Aktualisiert 07.08.2011 21:03

Rami Abdel Rahman

Die Stimme der Syrer aus dem Exil

Tausende Kilometer von seiner Heimat entfernt sorgt Rami Abdel Rahman dafür, dass die Welt tagtäglich von der anhaltenden Unterdrückung der Protestbewegung in Syrien erfährt.

von
uwb

Es ist nicht einfach sich einen wirklichen Überblick über die Lage in Syrien zu verschaffen. Da Damaskus ausländischen Reportern die Einreise in das Land verweigert, ist Abdel Rahmans Netzwerk - die in London ansässige syrische Beobachtungsstelle für Menschenrechte - seit dem Beginn des Volksaufstands Mitte März eine der wichtigsten Informationsquellen überhaupt.

Rund 200 syrische Aktivisten arbeiten für die Beobachtungsstelle und halten den 40-jährigen Abdel Rahman mit Augenzeugenberichten von vor Ort auf dem Laufenden. Bei dem Exil-Syrer laufen quasi alle Fäden zusammen.

«Wir sind alle ganz normale Leute, mit einem normalen Leben und normalen Familien», sagt Abdel Rahman, der seit 2000 in Grossbritannien lebt. Dort führt er mit seiner syrischen Frau und der fünfjährigen Tochter ein eigentlich zurückgezogenes Leben. Damit er nicht zu sehr ins Visier der Schergen des syrischen Machthabers Assad gerät, will er sich auch nicht fotografieren lassen.
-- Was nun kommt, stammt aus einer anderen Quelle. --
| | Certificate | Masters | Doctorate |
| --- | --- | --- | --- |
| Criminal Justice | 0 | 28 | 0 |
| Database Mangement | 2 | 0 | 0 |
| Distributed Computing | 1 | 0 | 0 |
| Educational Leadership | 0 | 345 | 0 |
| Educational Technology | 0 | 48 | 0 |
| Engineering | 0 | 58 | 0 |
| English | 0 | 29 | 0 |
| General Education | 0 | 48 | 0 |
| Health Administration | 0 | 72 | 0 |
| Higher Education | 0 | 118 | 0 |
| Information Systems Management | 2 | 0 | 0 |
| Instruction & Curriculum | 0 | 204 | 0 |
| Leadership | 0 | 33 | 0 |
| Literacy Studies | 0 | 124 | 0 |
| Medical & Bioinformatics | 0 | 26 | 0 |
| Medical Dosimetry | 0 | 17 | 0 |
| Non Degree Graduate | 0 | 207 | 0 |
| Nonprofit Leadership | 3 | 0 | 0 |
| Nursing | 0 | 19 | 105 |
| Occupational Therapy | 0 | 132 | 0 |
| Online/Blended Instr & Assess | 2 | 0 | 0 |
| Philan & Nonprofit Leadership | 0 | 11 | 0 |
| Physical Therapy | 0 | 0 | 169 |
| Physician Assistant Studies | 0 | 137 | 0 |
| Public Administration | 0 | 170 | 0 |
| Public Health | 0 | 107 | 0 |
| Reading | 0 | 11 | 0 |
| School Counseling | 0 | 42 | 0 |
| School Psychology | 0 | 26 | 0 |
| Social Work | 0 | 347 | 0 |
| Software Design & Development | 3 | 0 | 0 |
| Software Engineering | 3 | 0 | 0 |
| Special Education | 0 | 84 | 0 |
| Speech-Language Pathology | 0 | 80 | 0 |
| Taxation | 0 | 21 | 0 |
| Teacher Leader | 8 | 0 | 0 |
Bis vor kurzem war die vor fünf Jahren gegründete Beobachtungsstelle für Menschenrechte nur interessierten Kreisen bekannt. Doch mit dem Beginn des Volksaufstandes vor vier Monaten erlangte das Netzwerk international Bekanntheit. Der Name Abdel Rahman ist seither der Weltöffentlichkeit ein Begriff.
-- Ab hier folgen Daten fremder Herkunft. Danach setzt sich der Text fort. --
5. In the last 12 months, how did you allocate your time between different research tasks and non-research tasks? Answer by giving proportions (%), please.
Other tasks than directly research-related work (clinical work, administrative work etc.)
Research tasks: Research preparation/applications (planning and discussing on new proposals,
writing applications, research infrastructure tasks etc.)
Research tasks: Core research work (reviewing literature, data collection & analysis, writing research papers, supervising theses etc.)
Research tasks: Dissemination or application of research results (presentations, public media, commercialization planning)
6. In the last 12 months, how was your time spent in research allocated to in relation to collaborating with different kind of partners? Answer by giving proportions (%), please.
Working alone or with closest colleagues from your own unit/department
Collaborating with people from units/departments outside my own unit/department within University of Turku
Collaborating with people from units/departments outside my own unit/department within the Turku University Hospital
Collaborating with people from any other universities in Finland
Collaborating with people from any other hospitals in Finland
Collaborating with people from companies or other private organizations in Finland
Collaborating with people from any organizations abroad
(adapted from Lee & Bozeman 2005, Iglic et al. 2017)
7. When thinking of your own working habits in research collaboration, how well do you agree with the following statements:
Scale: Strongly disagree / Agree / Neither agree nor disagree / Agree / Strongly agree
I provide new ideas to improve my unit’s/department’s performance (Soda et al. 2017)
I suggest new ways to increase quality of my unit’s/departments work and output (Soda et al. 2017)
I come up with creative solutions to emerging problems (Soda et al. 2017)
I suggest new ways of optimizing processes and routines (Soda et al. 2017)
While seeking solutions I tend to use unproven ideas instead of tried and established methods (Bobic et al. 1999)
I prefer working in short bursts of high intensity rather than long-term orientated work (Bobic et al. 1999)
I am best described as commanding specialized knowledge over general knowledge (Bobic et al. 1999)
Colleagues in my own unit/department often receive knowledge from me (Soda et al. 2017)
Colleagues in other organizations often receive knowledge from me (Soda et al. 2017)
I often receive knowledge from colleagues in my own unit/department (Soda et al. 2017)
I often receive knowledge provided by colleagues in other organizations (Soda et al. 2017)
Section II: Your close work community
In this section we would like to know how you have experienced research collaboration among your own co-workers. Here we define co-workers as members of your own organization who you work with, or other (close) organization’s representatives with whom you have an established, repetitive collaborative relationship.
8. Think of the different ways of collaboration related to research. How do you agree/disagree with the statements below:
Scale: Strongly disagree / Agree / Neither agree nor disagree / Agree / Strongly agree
Aktivisten kennen sich nicht

Täglich steht der 40-Jährige mit seinen Mitstreitern in Kontakt, entweder über den Internet-Telefondienst Skype, per E-Mail oder über unregistrierte Telefonanschlüsse. Ein Büro hat die Beobachtungsstelle nicht.

«Wir arbeiten von zu Hause aus oder während unserer Jobs», sagt Abdel Rahman. Die meisten Aktivisten wissen nicht einmal, wer sich noch für das Netzwerk engagiert - ein Schutz, damit ihre Initiative nicht bei der Verhaftung eines Mitglieds enttarnt wird.

Der einzige, den alle kennen, ist Abdel Rahman. Der Mann aus der ostsyrischen Stadt Banias ist auch der einzige, der im Ausland lebt. Ihm würde bei einer Einreise nach Syrien eine Festnahme wegen «Aktivismus» drohen.

«Ich bin unabhängig»

Die syrischen Behörden werfen ihm vor, das Land destabilisieren zu wollen. Zudem bezichtigen Kritiker ihn, Mitglied der Muslimbrüder zu sein und eine politische Agenda zu haben. «Ich bin unabhängig, ich bin kein Muslimbruder und auch nicht Mitglied in der kommunistischen Partei», entgegnet Abdel Rahman ihnen.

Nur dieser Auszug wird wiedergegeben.